What’s more, even the most ambitious production implementations of self-driving cars are likely to be limited to freeway driving, the most repetitive and predictable of all driving situations. (While it’s possible self-driving cars may eventually cause fewer accidents than human drivers, that’s because human drivers are so awful.)

The same thing is true of facial recognition. The facial recognition in Apple’s iPhone X is being touted in the press as a huge breakthrough; in fact, the basic technology has been around for decades; what’s new is miniaturizing it so it will fit on a phone.

But what about all those “algorithms” we keep hearing about? Aren’t those A.I.? Well, not really. The dictionary definition of algorithm is “a process or set of rules to be followed in calculations or other problem-solving operations.”

In other words, an algorithm is just a fancy name for the logic inside a computer program. It’s just a reflection of the intent of the programmer. Despite all the sturm-und-drang brouhaha about computers replacing humans, there’s not the slightest indication that any computer program has created, or ever will create, something original.

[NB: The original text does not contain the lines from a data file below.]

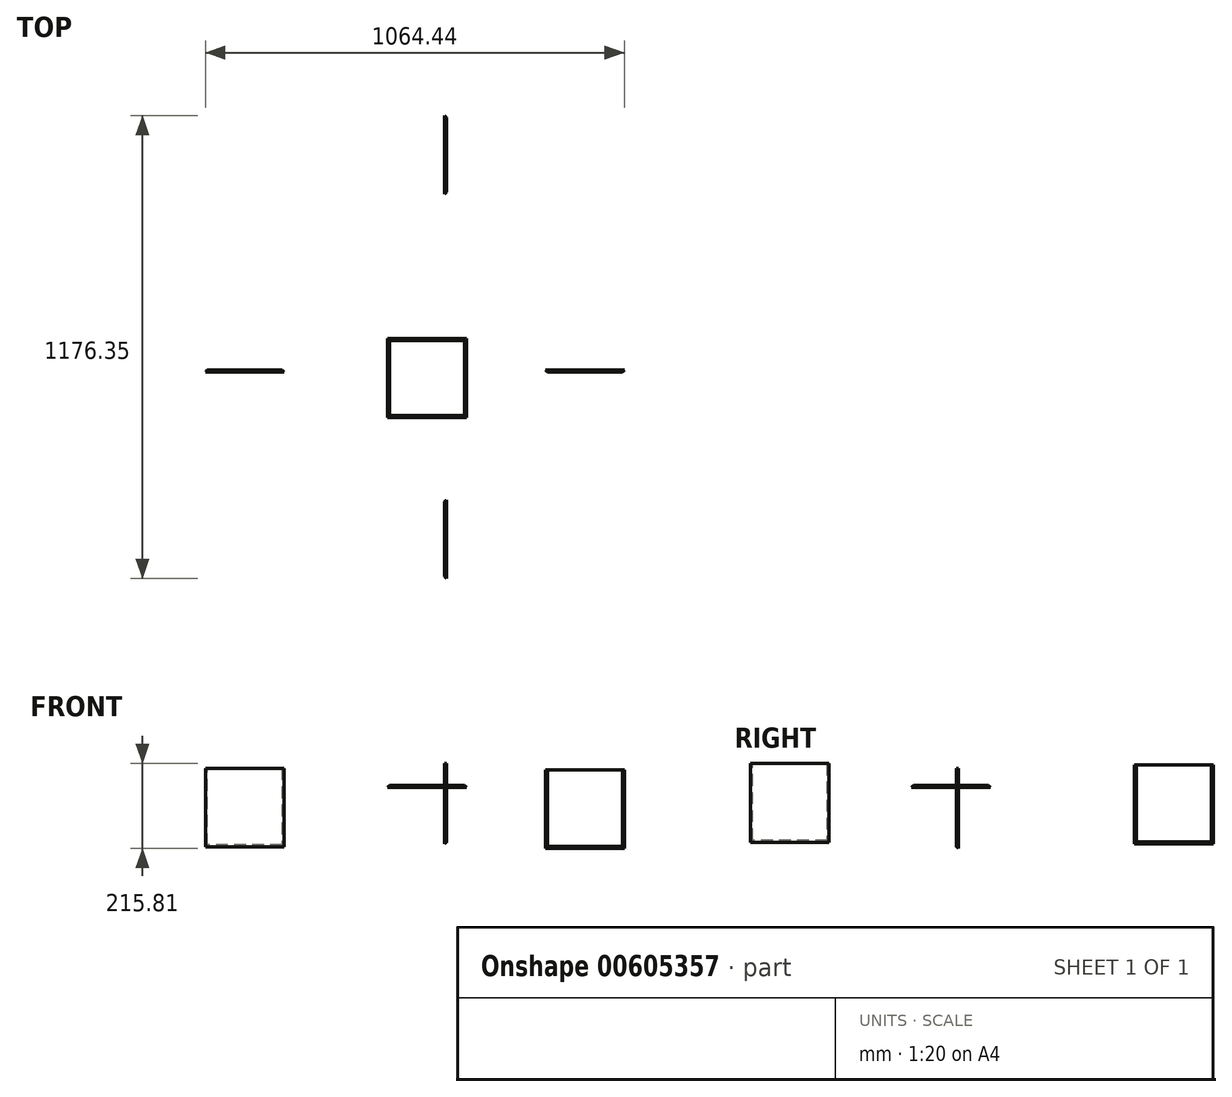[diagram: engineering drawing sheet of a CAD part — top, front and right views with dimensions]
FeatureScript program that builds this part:
annotation { "Feature Type Name" : "Feature", "Feature Type Description" : "" }
export const myFeature = defineFeature(function(context is Context, id is Id, definition is map)
    precondition{}
    {
        {
            var Q0;
            Q0=qCreatedBy(makeId("Top.planeOp"),FACE);
            var sketch = newSketch(context, id + "F0", { "sketchPlane" : qUnion([Q0])});
            skLineSegment(sketch, "E0.bottom", {"start": v(-145.11, 80.16) * mm, "end": v(54.89, 80.16) * mm});
            skLineSegment(sketch, "E0.top", {"start": v(-145.11, -119.84) * mm, "end": v(54.89, -119.84) * mm});
            skLineSegment(sketch, "E0.left", {"start": v(-145.11, 80.16) * mm, "end": v(-145.11, -119.84) * mm});
            skLineSegment(sketch, "E0.right", {"start": v(54.89, 80.16) * mm, "end": v(54.89, -119.84) * mm});
            skSolve(sketch);
        }
        {
            var Q0;
            Q0 = qSketchRegion(id + "F0", true);
            extrude(context, id + "F1", {"entities" : qUnion([Q0]), "depth" : 5 * mm, "offsetDistance" : 25 * mm});
        }
        {
            var Q0;
            Q0=makeQuery(id+"F1.opExtrude","CAP_EDGE",EDGE,{"disambiguationData":[OSD([sQuery(id+"F0.wireOp",EDGE,"E0.top")])],"isStart":false});
            var Q1;
            Q1=makeQuery(id+"F1.opExtrude","CAP_EDGE",EDGE,{"disambiguationData":[OSD([sQuery(id+"F0.wireOp",EDGE,"E0.right")])],"isStart":false});
            var Q2;
            Q2=makeQuery(id+"F1.opExtrude","CAP_EDGE",EDGE,{"disambiguationData":[OSD([sQuery(id+"F0.wireOp",EDGE,"E0.bottom")])],"isStart":false});
            var Q3;
            Q3=makeQuery(id+"F1.opExtrude","CAP_EDGE",EDGE,{"disambiguationData":[OSD([sQuery(id+"F0.wireOp",EDGE,"E0.left")])],"isStart":false});
            chamfer(context, id + "F2", {"entities" : qUnion([Q0, Q1, Q2, Q3]), "width" : 5 * mm, "tangentPropagation" : true});
        }
        {
            var Q0;
            Q0=qCreatedBy(makeId("Front.planeOp"),FACE);
            var sketch = newSketch(context, id + "F3", { "sketchPlane" : qUnion([Q0])});
            skLineSegment(sketch, "E1.bottom", {"start": v(256.29, 45.1) * mm, "end": v(456.29, 45.1) * mm});
            skLineSegment(sketch, "E1.top", {"start": v(256.29, -154.9) * mm, "end": v(456.29, -154.9) * mm});
            skLineSegment(sketch, "E1.left", {"start": v(256.29, 45.1) * mm, "end": v(256.29, -154.9) * mm});
            skLineSegment(sketch, "E1.right", {"start": v(456.29, 45.1) * mm, "end": v(456.29, -154.9) * mm});
            skSolve(sketch);
        }
        {
            var Q0;
            Q0 = qSketchRegion(id + "F3", true);
            extrude(context, id + "F4", {"entities" : qUnion([Q0]), "depth" : 5 * mm, "offsetDistance" : 25 * mm});
        }
        {
            var Q0;
            Q0=makeQuery(id+"F4.opExtrude","CAP_EDGE",EDGE,{"disambiguationData":[OSD([sQuery(id+"F3.wireOp",EDGE,"E1.top")])],"isStart":false});
            var Q1;
            Q1=makeQuery(id+"F4.opExtrude","CAP_EDGE",EDGE,{"disambiguationData":[OSD([sQuery(id+"F3.wireOp",EDGE,"E1.left")])],"isStart":false});
            var Q2;
            Q2=makeQuery(id+"F4.opExtrude","CAP_EDGE",EDGE,{"disambiguationData":[OSD([sQuery(id+"F3.wireOp",EDGE,"E1.right")])],"isStart":false});
            chamfer(context, id + "F5", {"entities" : qUnion([Q0, Q1, Q2]), "width" : 5 * mm, "tangentPropagation" : true});
        }
        {
            var Q0;
            Q0=qCreatedBy(makeId("Front.planeOp"),FACE);
            var sketch = newSketch(context, id + "F6", { "sketchPlane" : qUnion([Q0])});
            skLineSegment(sketch, "E2.bottom", {"start": v(-608.15, 48.65) * mm, "end": v(-408.15, 48.65) * mm});
            skLineSegment(sketch, "E2.top", {"start": v(-608.15, -151.35) * mm, "end": v(-408.15, -151.35) * mm});
            skLineSegment(sketch, "E2.left", {"start": v(-608.15, 48.65) * mm, "end": v(-608.15, -151.35) * mm});
            skLineSegment(sketch, "E2.right", {"start": v(-408.15, 48.65) * mm, "end": v(-408.15, -151.35) * mm});
            skSolve(sketch);
        }
        {
            var Q0;
            Q0 = qSketchRegion(id + "F6", true);
            extrude(context, id + "F7", {"entities" : qUnion([Q0]), "depth" : 5 * mm, "offsetDistance" : 25 * mm});
        }
        {
            var Q0;
            Q0=makeQuery(id+"F7.opExtrude","CAP_EDGE",EDGE,{"disambiguationData":[OSD([sQuery(id+"F6.wireOp",EDGE,"E2.right")])],"isStart":true});
            var Q1;
            Q1=makeQuery(id+"F7.opExtrude","CAP_EDGE",EDGE,{"disambiguationData":[OSD([sQuery(id+"F6.wireOp",EDGE,"E2.top")])],"isStart":true});
            var Q2;
            Q2=makeQuery(id+"F7.opExtrude","CAP_EDGE",EDGE,{"disambiguationData":[OSD([sQuery(id+"F6.wireOp",EDGE,"E2.left")])],"isStart":true});
            chamfer(context, id + "F8", {"entities" : qUnion([Q0, Q1, Q2]), "width" : 5 * mm, "tangentPropagation" : true});
        }
        {
            var Q0;
            Q0=qCreatedBy(makeId("Right.planeOp"),FACE);
            var sketch = newSketch(context, id + "F9", { "sketchPlane" : qUnion([Q0])});
            skLineSegment(sketch, "E3.bottom", {"start": v(447.06, 57.07) * mm, "end": v(647.06, 57.07) * mm});
            skLineSegment(sketch, "E3.top", {"start": v(447.06, -142.93) * mm, "end": v(647.06, -142.93) * mm});
            skLineSegment(sketch, "E3.left", {"start": v(447.06, 57.07) * mm, "end": v(447.06, -142.93) * mm});
            skLineSegment(sketch, "E3.right", {"start": v(647.06, 57.07) * mm, "end": v(647.06, -142.93) * mm});
            skLineSegment(sketch, "E4.bottom", {"start": v(-529.29, 60.91) * mm, "end": v(-329.29, 60.91) * mm});
            skLineSegment(sketch, "E4.top", {"start": v(-529.29, -139.09) * mm, "end": v(-329.29, -139.09) * mm});
            skLineSegment(sketch, "E4.left", {"start": v(-529.29, 60.91) * mm, "end": v(-529.29, -139.09) * mm});
            skLineSegment(sketch, "E4.right", {"start": v(-329.29, 60.91) * mm, "end": v(-329.29, -139.09) * mm});
            skSolve(sketch);
        }
        {
            var Q0;
            Q0 = qSketchRegion(id + "F9", true);
            extrude(context, id + "F10", {"entities" : qUnion([Q0]), "depth" : 5 * mm, "offsetDistance" : 25 * mm});
        }
        {
            var Q0;
            Q0=makeQuery(id+"F10.opExtrude","CAP_EDGE",EDGE,{"disambiguationData":[OSD([sQuery(id+"F9.wireOp",EDGE,"E3.left")])],"isStart":false});
            var Q1;
            Q1=makeQuery(id+"F10.opExtrude","CAP_EDGE",EDGE,{"disambiguationData":[OSD([sQuery(id+"F9.wireOp",EDGE,"E3.top")])],"isStart":false});
            var Q2;
            Q2=makeQuery(id+"F10.opExtrude","CAP_EDGE",EDGE,{"disambiguationData":[OSD([sQuery(id+"F9.wireOp",EDGE,"E3.right")])],"isStart":false});
            var Q3;
            Q3=makeQuery(id+"F10.opExtrude","CAP_EDGE",EDGE,{"disambiguationData":[OSD([sQuery(id+"F9.wireOp",EDGE,"E4.right")])],"isStart":true});
            var Q4;
            Q4=makeQuery(id+"F10.opExtrude","CAP_EDGE",EDGE,{"disambiguationData":[OSD([sQuery(id+"F9.wireOp",EDGE,"E4.top")])],"isStart":true});
            var Q5;
            Q5=makeQuery(id+"F10.opExtrude","CAP_EDGE",EDGE,{"disambiguationData":[OSD([sQuery(id+"F9.wireOp",EDGE,"E4.left")])],"isStart":true});
            chamfer(context, id + "F11", {"entities" : qUnion([Q0, Q1, Q2, Q3, Q4, Q5]), "width" : 5 * mm, "tangentPropagation" : true});
        }
    });
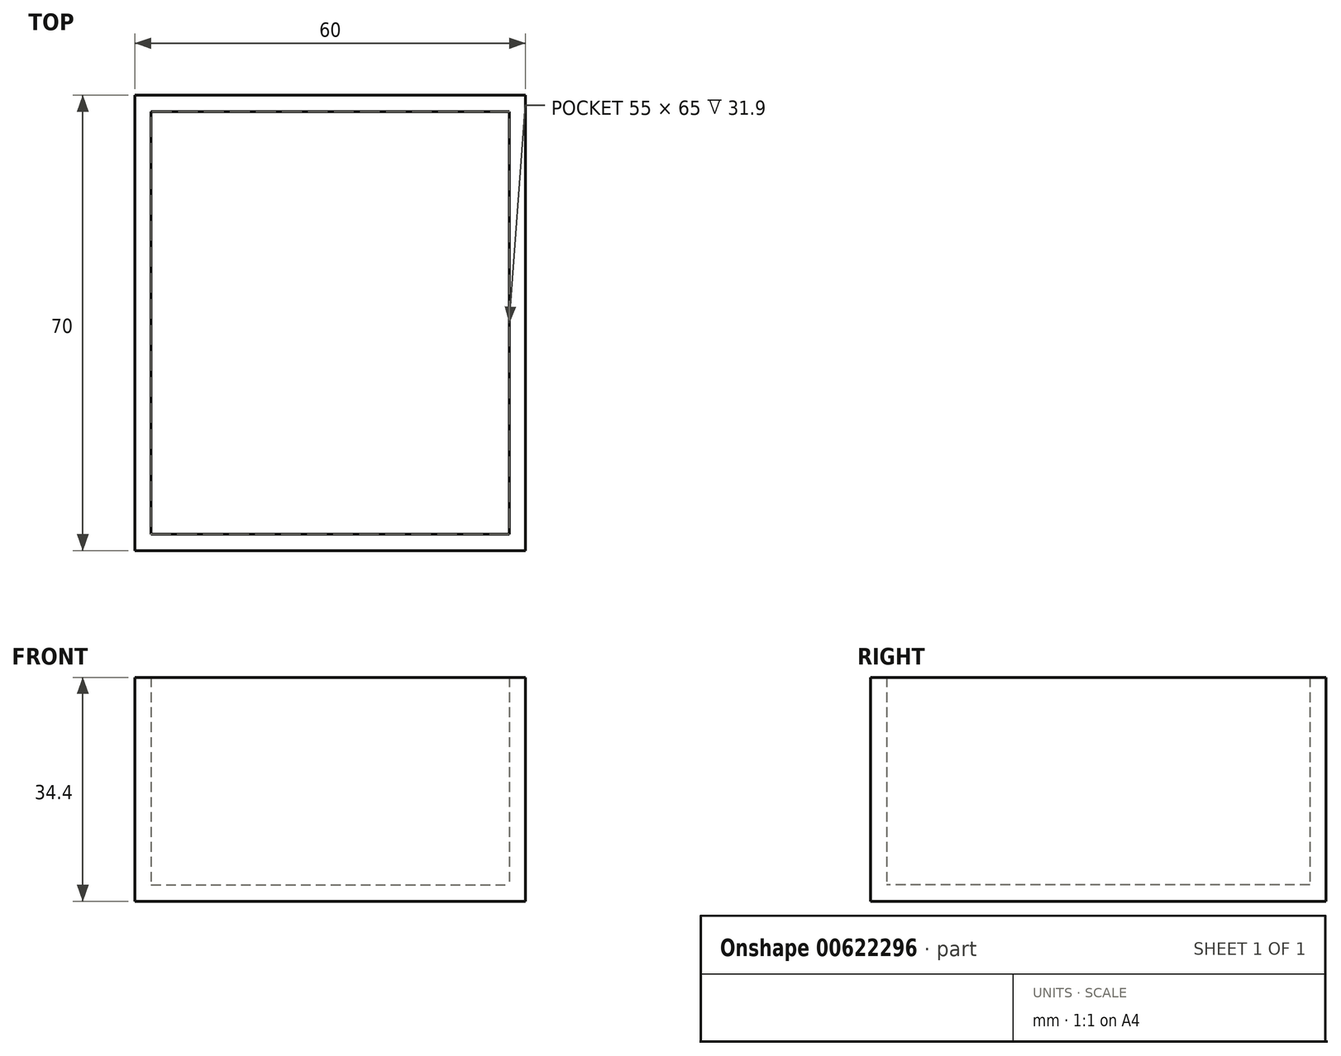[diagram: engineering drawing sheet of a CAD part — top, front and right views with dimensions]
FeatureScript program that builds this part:
annotation { "Feature Type Name" : "Feature", "Feature Type Description" : "" }
export const myFeature = defineFeature(function(context is Context, id is Id, definition is map)
    precondition{}
    {
        {
            var Q0;
            Q0=qCreatedBy(makeId("Top.planeOp"),FACE);
            var sketch = newSketch(context, id + "F0", { "sketchPlane" : qUnion([Q0])});
            skLineSegment(sketch, "E0.bottom", {"start": v(-30, 49.8) * mm, "end": v(30, 49.8) * mm});
            skLineSegment(sketch, "E0.top", {"start": v(-30, -20.2) * mm, "end": v(30, -20.2) * mm});
            skLineSegment(sketch, "E0.left", {"start": v(-30, 49.8) * mm, "end": v(-30, -20.2) * mm});
            skLineSegment(sketch, "E0.right", {"start": v(30, 49.8) * mm, "end": v(30, -20.2) * mm});
            skPoint(sketch, "E1", {"position": v(0, 49.8) * mm});
            skSolve(sketch);
        }
        {
            var Q0;
            Q0 = qSketchRegion(id + "F0", true);
            extrude(context, id + "F1", {"entities" : qUnion([Q0]), "depth" : 34.4 * mm, "offsetDistance" : 25 * mm});
        }
        {
            var Q0;
            Q0=makeQuery(id+"F1.opExtrude","CAP_FACE",FACE,{"disambiguationData":[OSD([sQuery(id+"F0.wireOp",EDGE,"E0.bottom"),sQuery(id+"F0.wireOp",EDGE,"E0.top"),sQuery(id+"F0.wireOp",EDGE,"E0.left"),sQuery(id+"F0.wireOp",EDGE,"E0.right")])],"isStart":false});
            shell(context, id + "F2", {"entities" : qUnion([Q0]), "thickness" : 2.5 * mm});
        }
    });
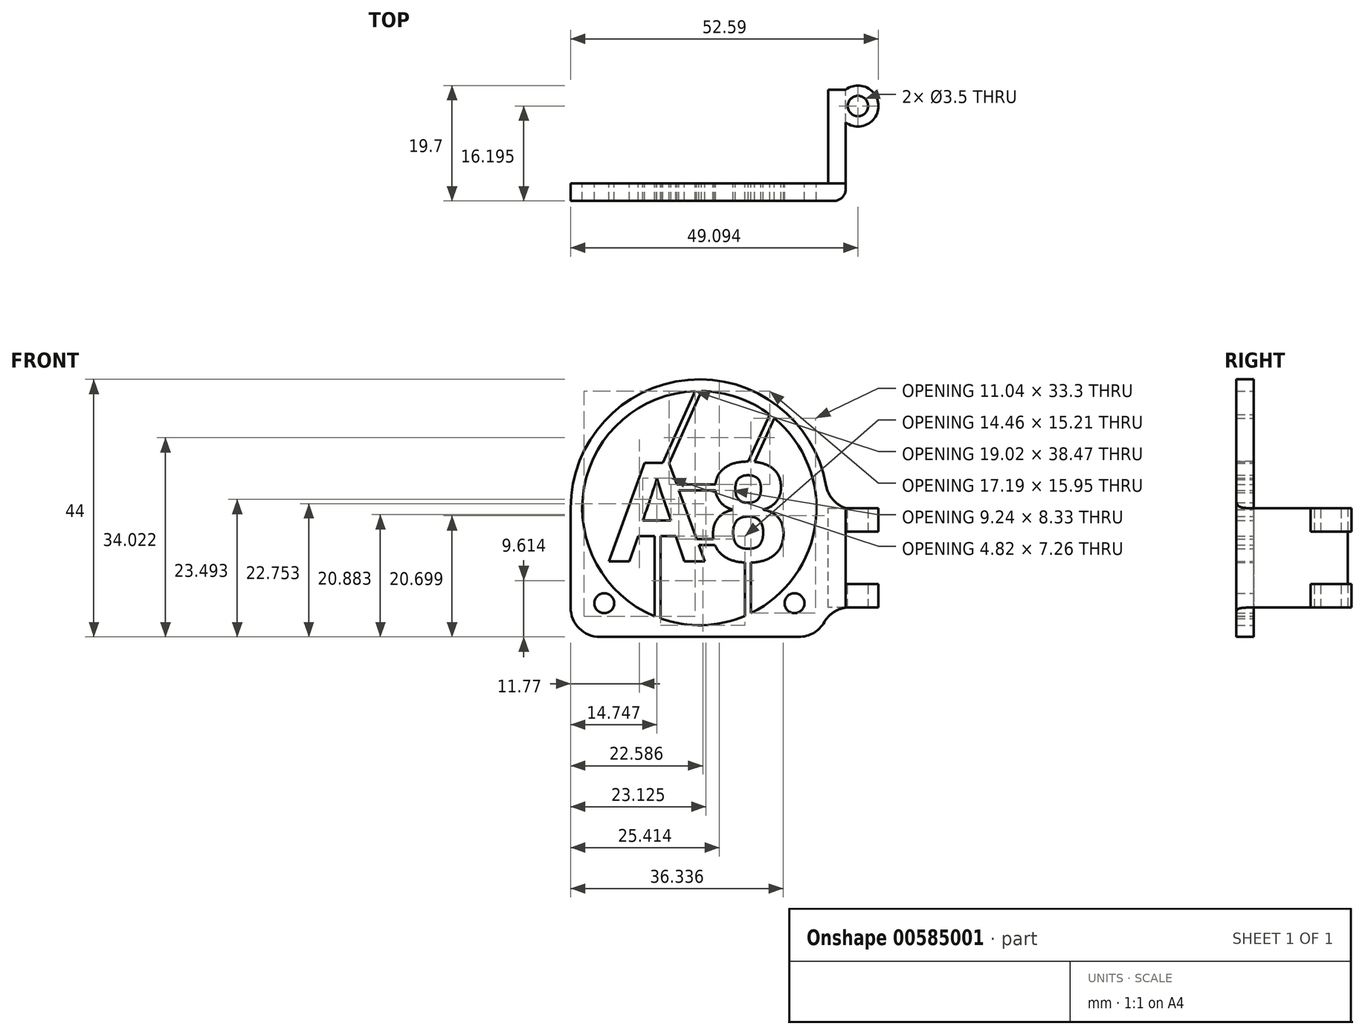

IBM’s Watson supercomputer is a case in point. Originally touted as an A.I. implementation that was superior to human doctors in diagnosing cancer and prescribing treatment, it’s since become clear that it does nothing of the kind. As STAT recently pointed out:

“Three years after IBM began selling Watson to recommend the best cancer treatments to doctors around the world, a STAT investigation has found that the supercomputer isn’t living up to the lofty expectations IBM created for it. It is still struggling with the basic step of learning about different forms of cancer.”

What’s more, some of Watson’s capabilities are of the “pay no attention to the man behind the curtain” variety. Again from STAT:

“At its heart, Watson for Oncology uses the cloud-based supercomputer to digest massive amounts of data — from doctor’s notes to medical studies to clinical guidelines. But its treatment recommendations are not based on its own insights from these data. Instead, they are based exclusively on training by human overseers, who laboriously feed Watson information about how patients with specific characteristics should be treated.”

Watson, like everything else under the A.I. rubric, doesn’t live up to the hype. But maybe that’s because the point of A.I. isn’t about breakthroughs. It’s about the hype.

Every ten years or so, pundits dust off the “A.I.” buzzword and try to convince the public that there’s something new and worthy of attention in the current implementation of these well-established technologies.

Marketers start attaching the buzzword to their projects to give them a patina of higher-than-thou tech. Indeed, I did so myself in the mid 1980s by positioning an automated text processing system I had built as “A.I.” because it used “rule-based programming.” Nobody objected. Quite the contrary; my paper on the subject was published by the Association for Computing Machinery (ACM).

The periodic return of the A.I. buzzword is always accompanied by bold predictions (like Musk’s killer robots and Kurzweil’s singularity) that never quite come to pass. Machines that can think forever remain “20 years in the future.” Meanwhile,, all we get is SIRI and a fancier version of cruise control. And a boatload of overwrought hand-wringing.